Scaling to tens-of-thousands of processors requires reasonable performance scaling of the models, and all components have worked at improving scaling via changes to algorithms, infrastructure, or decompositions. In particular, decompositions using shared memory blocking, space filling curves, and all three spatial dimensions have been implemented to varying degrees in all components to increase parallelization and improve scalability. The Craig et al IJHPCA 2012 reference mentioned in the first section of this document provides a summary of scaling performance of cpl7 for several coupler kernals.

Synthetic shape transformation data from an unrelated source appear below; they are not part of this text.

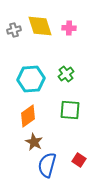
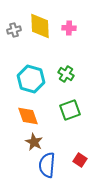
yellow diamond: rotated 16 degrees clockwise
green cross: rotated 21 degrees counterclockwise
cyan hexagon: rotated 20 degrees clockwise
green square: rotated 25 degrees counterclockwise
orange diamond: rotated 75 degrees counterclockwise
red square: moved 1 px right
blue semicircle: rotated 10 degrees counterclockwise
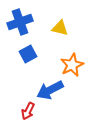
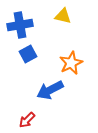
blue cross: moved 3 px down; rotated 10 degrees clockwise
yellow triangle: moved 3 px right, 12 px up
orange star: moved 1 px left, 2 px up
red arrow: moved 1 px left, 9 px down; rotated 18 degrees clockwise
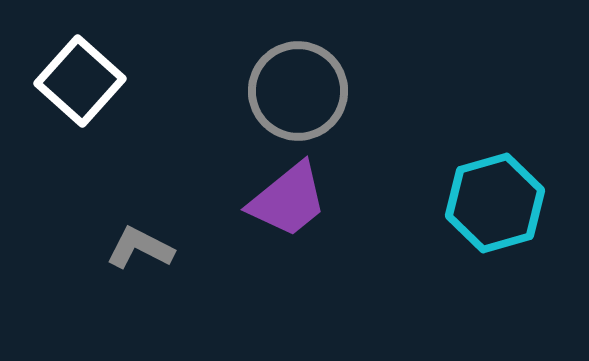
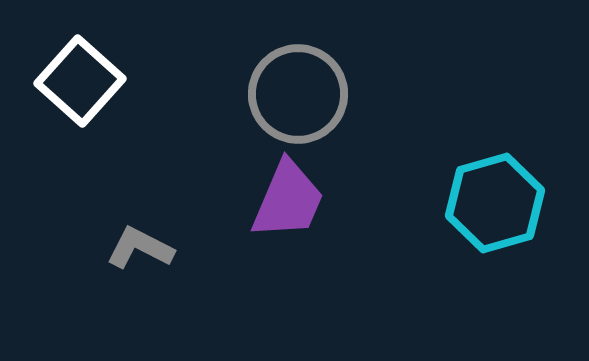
gray circle: moved 3 px down
purple trapezoid: rotated 28 degrees counterclockwise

In practice, performance, load balance, and scalability are limited as a result of the size, complexity, and multiple model character of the system. Within the system, each component has its own scaling characteristics. In particular, each may have processor count “sweet-spots” where the individual component model performs particularly well. This might occur within a component because of internal load balance, decomposition capabilities, communication patterns, or cache usage. Second, component performance can vary over the length of the model run. This occurs because of seasonal variability of the cost of physics in models, changes in performance during an adjustment (spin-up) phase, and temporal variability in calling certain model operations like radiation, dynamics, or I/O. Third, the hardware or batch queueing system might have some constraints on the total number of processors that are available. For instance, on 16 or 32 way shared memory node, a user is typically charged based on node usage, not processor usage. So there is no cost savings running on 40 processors versus 64 processors on a 32-way node system. As a result of all of these issues, perfect load-balancing is generally not possible. But to a large degree, if one accepts the limitations, a load balance configuration with acceptable idle-time and reasonably good throughput is nearly always possible to configure.

Load-balancing requires a number of considerations such as which components are run, their absolute resolution, and their relative resolution; cost, scaling and processor count sweet-spots for each component; and internal load imbalance within a component. It is often best to load balance the system with all significant run-time I/O turned off because this generally occurs very infrequently (typically one timestep per month), is best treated as a separate cost, and can bias interpretation of the overall model load balance. Also, the use of OpenMP threading in some or all of the system is dependent on the hardware/OS support as well as whether the system supports running all MPI and mixed MPI/OpenMP on overlapping processors for different components. Finally, should the components run sequentially, concurrently, or some combination of the two. Typically, a series of short test runs is done with the desired production configuration to establish a reasonable load balance setup for the production job.